Poggiò la penna sul tavolo e lasciò definitivamente perdere il disegno. <<Non dovresti andare ad aiutare Derek con i compiti?>>
Probabilmente sì. <<Sono sicuro che se la stia cavando>>
Mi guardò stringendo leggermente gli occhi e io alzai le sopracciglia, ancora in attesa di una risposta.
<<Allora?>> continuai. <<Sono solo io?>>
<<Non credo che mia madre ti paghi per parlare con me>> osservò iniziando a legarsi i capelli. Una risata mi uscì dalle labbra quando le si ruppe l'elastico e imprecò sottovoce, lasciando cadere i capelli castani sulle spalle.
Ripensai allo sguardo che aveva fatto la signora Jonson la sera prima, quando le avevo chiesto di salutare la figlia da parte mia. <<In realtà mi è sembrato che a tua madre farebbe piacere se diventassimo amici>>
Elizabeth si alzò dalla sedia e iniziò a girare per la stanza cercando qualcosa. <<Hai detto bene. A mia madre, non a me>>
Continuò ad evitare il mio sguardo, mentre frugava tra gli scaffali. Sogghignai e incrociai le braccia al petto, decidendo di stroncarla alla base con la mia prossima frase. Pensava che non avessi capito ciò che stava facendo? Sperava di farmi sentire talmente indesiderato che avrei rinunciato a quel lavoro. <<Non fare tanto la dura. Se ti metto a disagio basta dirmelo>>
Le mie parole ottennero l'effetto desiderato, perché si voltò di scatto verso di me con lo sguardo invaso dalla sorpresa. Il movimento brusco di testa le fece finire le punte dei capelli nell'occhio e non riuscii a bloccare una risata.
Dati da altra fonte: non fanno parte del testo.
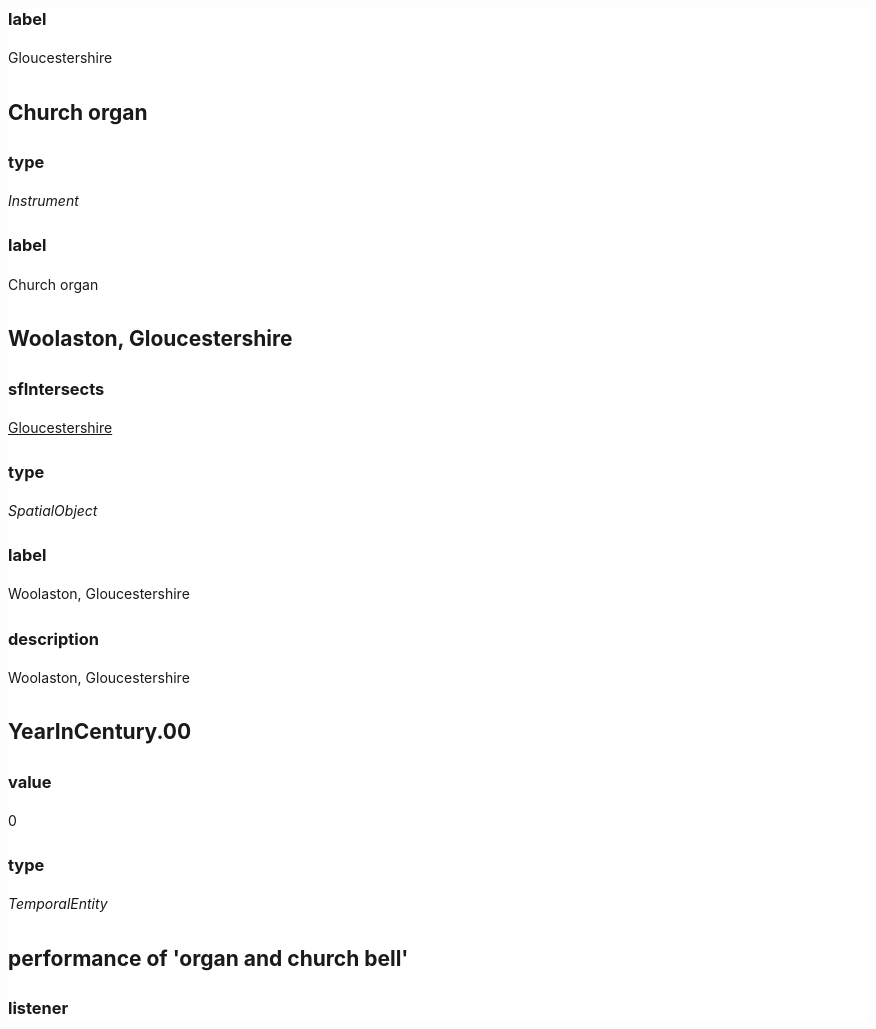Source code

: ### label


Gloucestershire

## Church organ

### type


*Instrument*

### label


Church organ

## Woolaston, Gloucestershire

### sfIntersects


[Gloucestershire](#Gloucestershire)

### type


*SpatialObject*

### label


Woolaston, Gloucestershire

### description


Woolaston, Gloucestershire

## YearInCentury.00

### value


0

### type


*TemporalEntity*

## performance of 'organ and church bell'

### listener
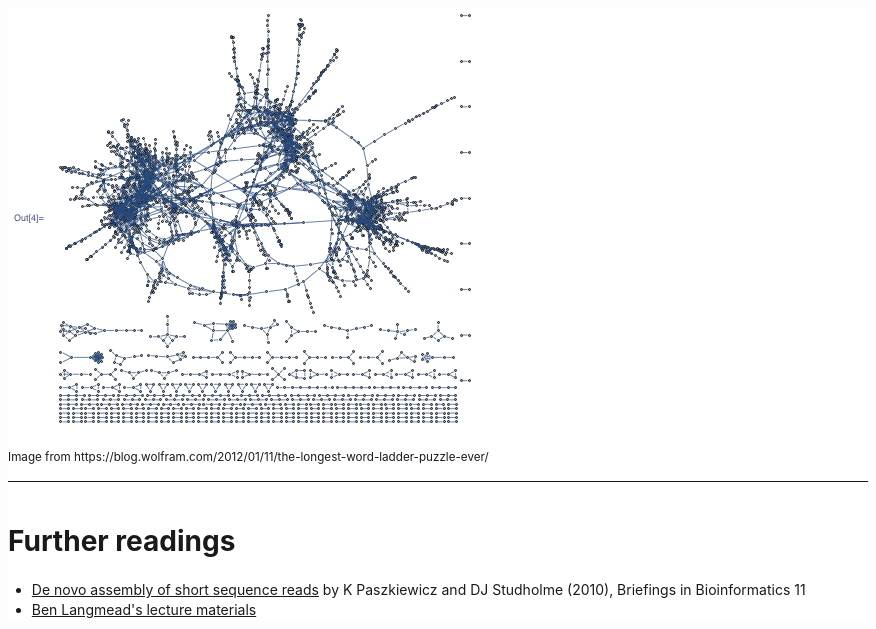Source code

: ![](/img/WordLadders-Out4.png)

<small>
Image from https://blog.wolfram.com/2012/01/11/the-longest-word-ladder-puzzle-ever/
</small>

---

# Further readings

* [De novo assembly of short sequence reads](https://academic.oup.com/bib/article/11/5/457/1746253) by K Paszkiewicz and DJ Studholme (2010), Briefings in Bioinformatics 11
* [Ben Langmead's lecture materials](http://www.langmead-lab.org/teaching-materials/)
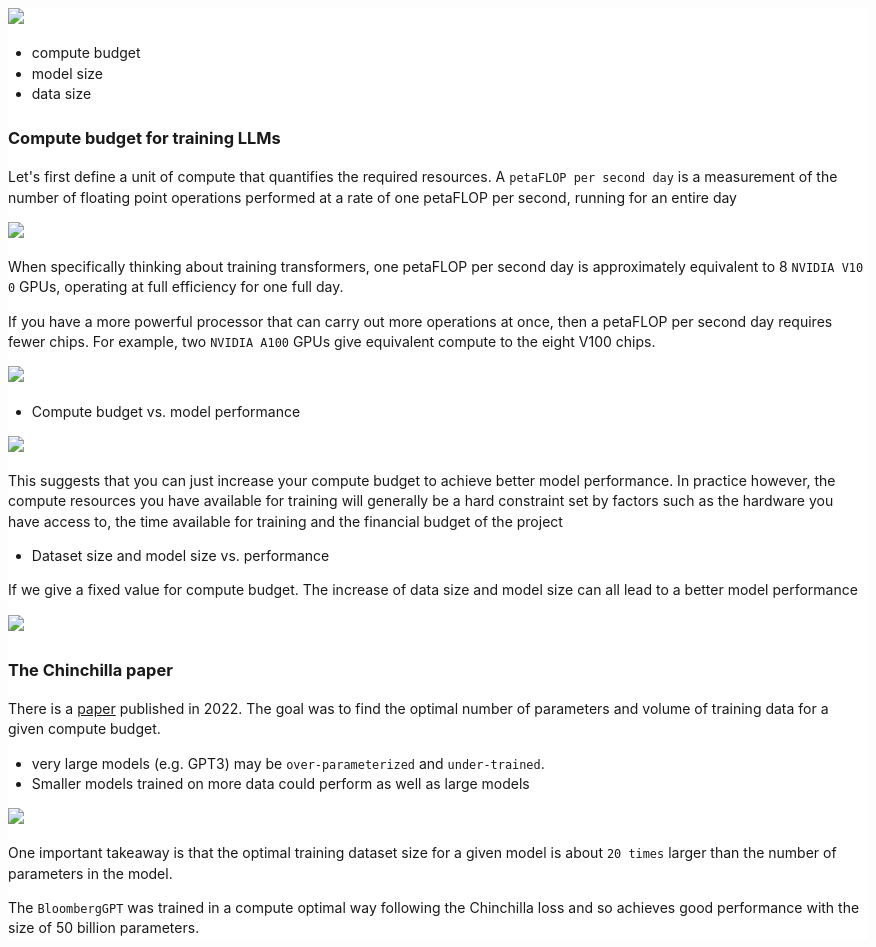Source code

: <img class="md-img-center" src="{{site.baseurl}}/assets/images/2024/llm-14.png">

- compute budget
- model size
- data size

### Compute budget for training LLMs

Let's first define a unit of compute that quantifies the required resources. A `petaFLOP per second day` is a measurement of the number of floating point operations performed at a rate of one petaFLOP per second, running for an entire day

<img class="md-img-center" src="{{site.baseurl}}/assets/images/2024/llm-15.png">

When specifically thinking about training transformers, one petaFLOP per second day is approximately equivalent to 8 `NVIDIA V100` GPUs, operating at full efficiency for one full day.

If you have a more powerful processor that can carry out more operations at once, then a petaFLOP per second day requires fewer chips. For example, two `NVIDIA A100` GPUs give equivalent compute to the eight V100 chips.

<img class="md-img-center" src="{{site.baseurl}}/assets/images/2024/llm-16.png">

- Compute budget vs. model performance

<img class="md-img-center" src="{{site.baseurl}}/assets/images/2024/llm-17.png">

This suggests that you can just increase your compute budget to achieve better model performance. In practice however, the compute resources you have available for training will generally be a hard constraint set by factors such as the hardware you have access to, the time available for training and the financial budget of the project

- Dataset size and model size vs. performance

If we give a fixed value for compute budget. The increase of data size and model size can all lead to a better model performance

<img class="md-img-center" src="{{site.baseurl}}/assets/images/2024/llm-18.png">

### The Chinchilla paper

There is a [paper](https://arxiv.org/abs/2203.15556) published in 2022. The goal was to find the optimal number of parameters and volume of training data for a given compute budget.

- very large models (e.g. GPT3) may be `over-parameterized` and `under-trained`.
- Smaller models trained on more data could perform as well as large models

<img class="md-img-center" src="{{site.baseurl}}/assets/images/2024/llm-19.png">

One important takeaway is that the optimal training dataset size for a given model is about `20 times` larger than the number of parameters in the model.

The `BloombergGPT` was trained in a compute optimal way following the Chinchilla loss and so achieves good performance with the size of 50 billion parameters.
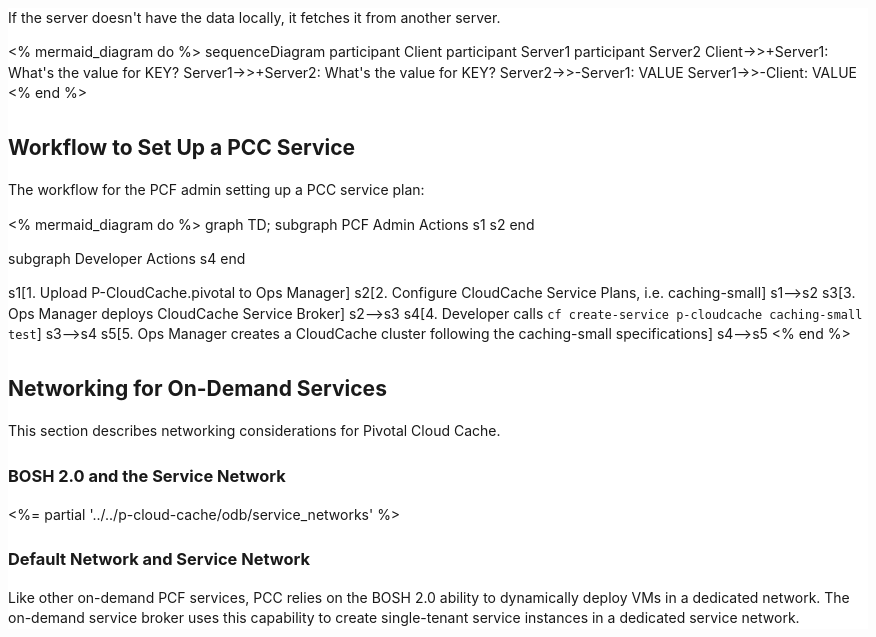 If the server doesn't have the data locally, it fetches it from another server.

<% mermaid_diagram do %>
  sequenceDiagram
    participant Client
    participant Server1
    participant Server2
    Client->>+Server1: What's the value for KEY?
    Server1->>+Server2: What's the value for KEY?
    Server2->>-Server1: VALUE
    Server1->>-Client: VALUE
<% end %>

## Workflow to Set Up a PCC Service

The workflow for the PCF admin setting up a PCC service plan:

<% mermaid_diagram do %>
  graph TD;
  subgraph PCF Admin Actions
  s1
  s2
  end

  subgraph Developer Actions
  s4
  end

  s1[1. Upload P-CloudCache.pivotal to Ops Manager]
  s2[2. Configure CloudCache Service Plans, i.e. caching-small]
  s1-->s2
  s3[3. Ops Manager deploys CloudCache Service Broker]
  s2-->s3
  s4[4. Developer calls `cf create-service p-cloudcache caching-small test`]
  s3-->s4
  s5[5. Ops Manager creates a CloudCache cluster following the caching-small specifications]
  s4-->s5
<% end %>

## Networking for On-Demand Services

This section describes networking considerations for Pivotal Cloud Cache.

### BOSH 2.0 and the Service Network

<%= partial '../../p-cloud-cache/odb/service_networks' %>

### Default Network and Service Network

Like other on-demand PCF services, PCC relies on the BOSH 2.0 ability to dynamically deploy VMs in a dedicated network. The on-demand service broker uses this capability to create single-tenant service instances in a dedicated service network.
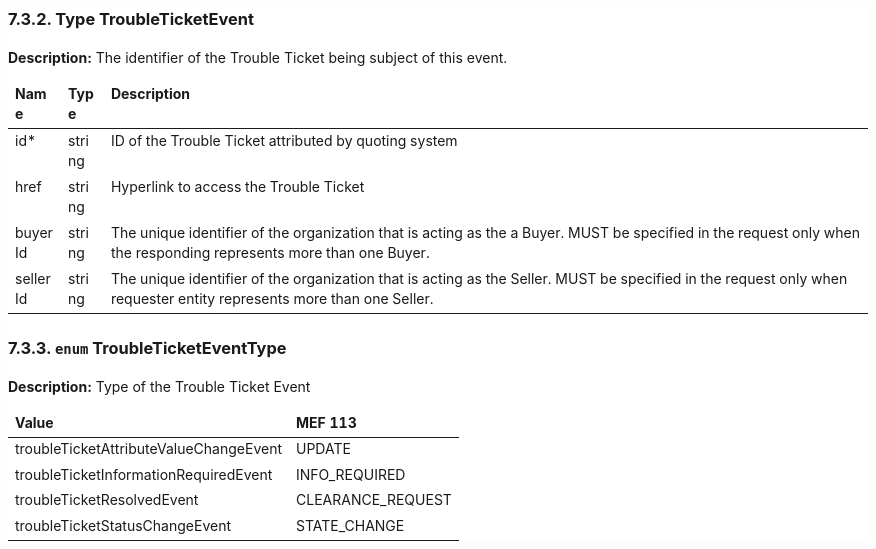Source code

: ### 7.3.2. Type TroubleTicketEvent

**Description:** The identifier of the Trouble Ticket being subject of this event.
<table id="T_TroubleTicketEvent">
    <thead style="font-weight:bold;">
        <tr>
            <td>Name</td>
            <td>Type</td>
            <td>Description</td>
        </tr>
    </thead>
    <tbody>
        <tr>
            <td>id*</td>
            <td>string</td>
            <td>ID of the Trouble Ticket attributed by quoting system</td>
        </tr><tr>
            <td>href</td>
            <td>string</td>
            <td>Hyperlink to access the Trouble Ticket</td>
        </tr><tr>
            <td>buyerId</td>
            <td>string</td>
            <td>The unique identifier of the organization that is acting as the a Buyer. MUST be specified in the request only when the responding represents more than one Buyer.</td>
        </tr><tr>
            <td>sellerId</td>
            <td>string</td>
            <td>The unique identifier of the organization that is acting as the Seller. MUST be specified in the request only when requester entity represents more than one Seller.</td>
        </tr>
    </tbody>
</table>

### 7.3.3. `enum` TroubleTicketEventType

**Description:** Type of the Trouble Ticket Event


<table id="T_TroubleTicketEventType">
    <thead style="font-weight:bold;">
        <tr>
            <td>Value</td>
            <td>MEF 113</td>
        </tr>
    </thead>
    <tbody>
        <tr>
            <td>troubleTicketAttributeValueChangeEvent</td>
            <td>UPDATE</td>
        </tr><tr>
            <td>troubleTicketInformationRequiredEvent</td>
            <td>INFO_REQUIRED</td>
        </tr><tr>
            <td>troubleTicketResolvedEvent</td>
            <td>CLEARANCE_REQUEST</td>
        </tr><tr>
            <td>troubleTicketStatusChangeEvent</td>
            <td>STATE_CHANGE</td>
        </tr>
    </tbody>
</table>
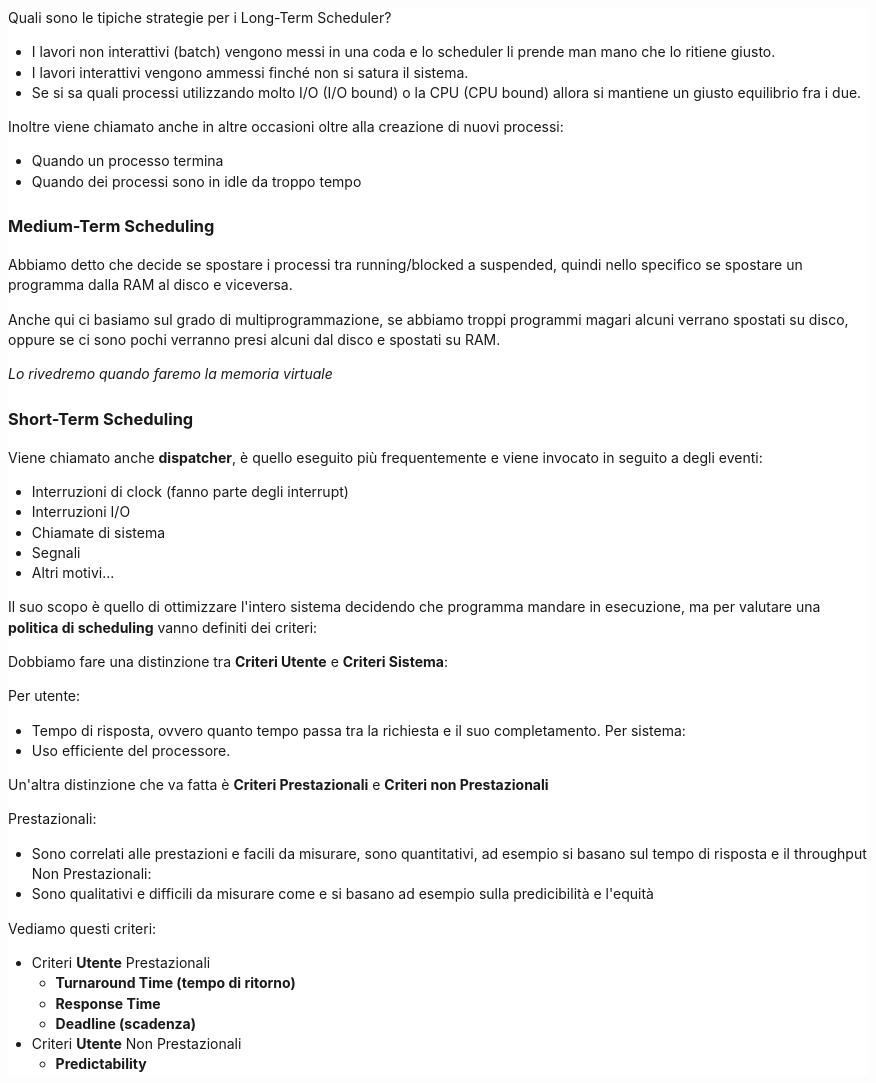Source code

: Quali sono le tipiche strategie per i Long-Term Scheduler?
- I lavori non interattivi (batch) vengono messi in una coda e lo scheduler li prende man mano che lo ritiene giusto.
- I lavori interattivi vengono ammessi finché non si satura il sistema.
- Se si sa quali processi utilizzando molto I/O (I/O bound) o la CPU (CPU bound) allora si mantiene un giusto equilibrio fra i due.

Inoltre viene chiamato anche in altre occasioni oltre alla creazione di nuovi processi:
- Quando un processo termina
- Quando dei processi sono in idle da troppo tempo

### Medium-Term Scheduling
Abbiamo detto che decide se spostare i processi tra running/blocked a suspended, quindi nello specifico se spostare un programma dalla RAM al disco e viceversa.

Anche qui ci basiamo sul grado di multiprogrammazione, se abbiamo troppi programmi magari alcuni verrano spostati su disco, oppure se ci sono pochi verranno presi alcuni dal disco e spostati su RAM.

_Lo rivedremo quando faremo la memoria virtuale_

### Short-Term Scheduling
Viene chiamato anche **dispatcher**, è quello eseguito più frequentemente e viene invocato in seguito a degli eventi:
- Interruzioni di clock (fanno parte degli interrupt)
- Interruzioni I/O
- Chiamate di sistema
- Segnali
- Altri motivi...

Il suo scopo è quello di ottimizzare l'intero sistema decidendo che programma mandare in esecuzione, ma per valutare una **politica di scheduling** vanno definiti dei criteri:

Dobbiamo fare una distinzione tra **Criteri Utente** e **Criteri Sistema**:

Per utente:
- Tempo di risposta, ovvero quanto tempo passa tra la richiesta e il suo completamento.
Per sistema:
- Uso efficiente del processore.

Un'altra distinzione che va fatta è **Criteri Prestazionali** e **Criteri non Prestazionali**

Prestazionali:
- Sono correlati alle prestazioni e facili da misurare, sono quantitativi, ad esempio si basano sul tempo di risposta e il throughput
Non Prestazionali:
- Sono qualitativi e difficili da misurare come e si basano ad esempio sulla predicibilità e l'equità

Vediamo questi criteri:
- Criteri **Utente** Prestazionali
	- **Turnaround Time (tempo di ritorno)**
	- **Response Time**
	- **Deadline (scadenza)**
- Criteri **Utente** Non Prestazionali
	- **Predictability**
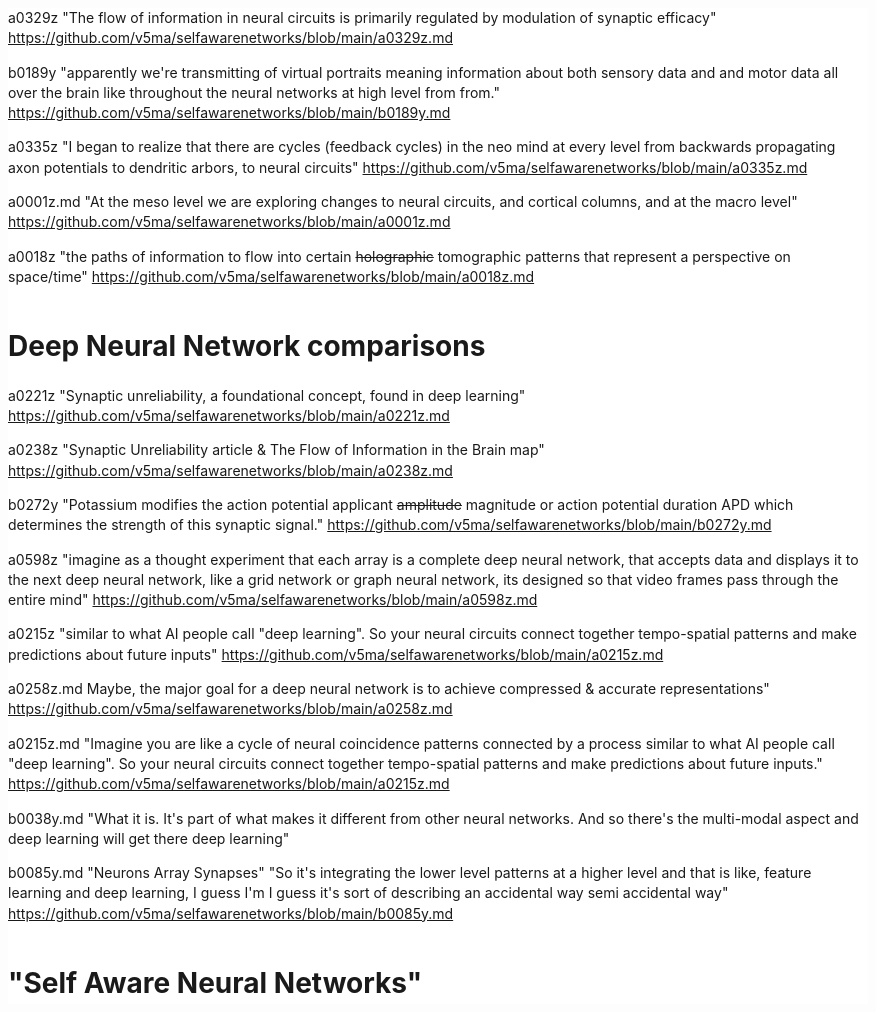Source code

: a0329z "The flow of information in neural circuits is primarily regulated by modulation of synaptic efficacy" https://github.com/v5ma/selfawarenetworks/blob/main/a0329z.md

b0189y "apparently we're transmitting of virtual portraits meaning information about both sensory data and and motor data all over the brain like throughout the neural networks at high level from from." https://github.com/v5ma/selfawarenetworks/blob/main/b0189y.md

a0335z "I began to realize that there are cycles (feedback cycles) in the neo mind at every level from backwards propagating axon potentials to dendritic arbors, to neural circuits"
https://github.com/v5ma/selfawarenetworks/blob/main/a0335z.md

a0001z.md "At the meso level we are exploring changes to neural circuits, and cortical columns, and at the macro level" https://github.com/v5ma/selfawarenetworks/blob/main/a0001z.md

a0018z "the paths of information to flow into certain ~~holographic~~ tomographic patterns that represent a perspective on space/time" https://github.com/v5ma/selfawarenetworks/blob/main/a0018z.md

# Deep Neural Network comparisons

a0221z "Synaptic unreliability, a foundational concept, found in deep learning"
https://github.com/v5ma/selfawarenetworks/blob/main/a0221z.md

a0238z "Synaptic Unreliability article & The Flow of Information in the Brain map" https://github.com/v5ma/selfawarenetworks/blob/main/a0238z.md

b0272y "Potassium modifies the action potential applicant ~~amplitude~~ magnitude or action potential duration APD which determines the strength of this synaptic signal." https://github.com/v5ma/selfawarenetworks/blob/main/b0272y.md

a0598z "imagine as a thought experiment that each array is a complete deep neural network, that accepts data and displays it to the next deep neural network, like a grid network or graph neural network, its designed so that video frames pass through the entire mind"
https://github.com/v5ma/selfawarenetworks/blob/main/a0598z.md

a0215z "similar to what AI people call "deep learning". So your neural circuits connect together tempo-spatial patterns and make predictions about future inputs" https://github.com/v5ma/selfawarenetworks/blob/main/a0215z.md

a0258z.md Maybe, the major goal for a deep neural network is to achieve compressed & accurate representations"
https://github.com/v5ma/selfawarenetworks/blob/main/a0258z.md

a0215z.md "Imagine you are like a cycle of neural coincidence patterns connected by a process similar to what AI people call "deep learning". So your neural circuits connect together tempo-spatial patterns and make predictions about future inputs."
https://github.com/v5ma/selfawarenetworks/blob/main/a0215z.md

b0038y.md "What it is. It's part of what makes it different from other neural networks. And so there's the multi-modal aspect and deep learning will get there deep learning"

b0085y.md "Neurons Array Synapses" "So it's integrating the lower level patterns at a higher level and that is like, feature learning and deep learning, I guess I'm I guess it's sort of describing an accidental way semi accidental way"
https://github.com/v5ma/selfawarenetworks/blob/main/b0085y.md

# "Self Aware Neural Networks"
Si strofinò la palpebra sinistra e mi lanciò un'occhiata di fuoco, l'ennesima da quando ero entrato in quella stanza.
<<Quanto sei arrogante>> sussurrò tra i denti. <<E poi ti chiedi perché mi comporto così>>
<<Non sono arrogante>> ribattei continuando a sorridere divertito. Provava a mostrarsi intoccabile ma sapevo che il mio modo di fare la stava irritando più del voluto. Probabilmente era abituata a persone che davanti al lato tosto del suo carattere si intimorivano. Beh, con me non avrebbe funzionato. <<Sono schietto>>
Elizabeth mi guardò in silenzio ma alzò leggermente il mento, come a sfidarmi.
<<Cosa cerchi?>> chiesi con tranquillità quando rincominciò a frugare nelle tasche delle borse e dell'impermeabile.
<<Non sono affari tuoi>> borbottò senza voltarsi a guardarmi.
<<Tesoro, non ti posso aiutare se non mi dici cosa cerchi>> ribattei attirando immediatamente la sua attenzione. Come ciliegina sulla torta le feci l'occhiolino.
Il colorito del suo viso cambiò immediatamente, provocandomi un senso di soddisfazione. Quella battaglia l'avevo vinta io.
<<Credo che, come babysitter, dovresti badare a mio fratello>> osservò.
Merda, aveva ragione me ne ero dimenticato.
<<Hai ragione>> dissi. Feci per andarmene, ma prima di uscire passai il mio sguardo sul suo viso e le feci un sorriso. <<A dopo Lizzy>>
Mi voltai e tornai in salone, soddisfatto.
<<Non mi chiamo Lizzy!>> mi gridò dietro, facendomi sorridere e alzare gli occhi al cielo.
Tornai da Derek e mi sedetti sul divano, ripetendomi nella mente la conversazione che avevo appena avuto con la sorella e non riuscendo a scuotermi di dosso la sensazione che, in un modo o nell'altro, si sarebbe rivelata essere molto più simile a me di quanto pensassi.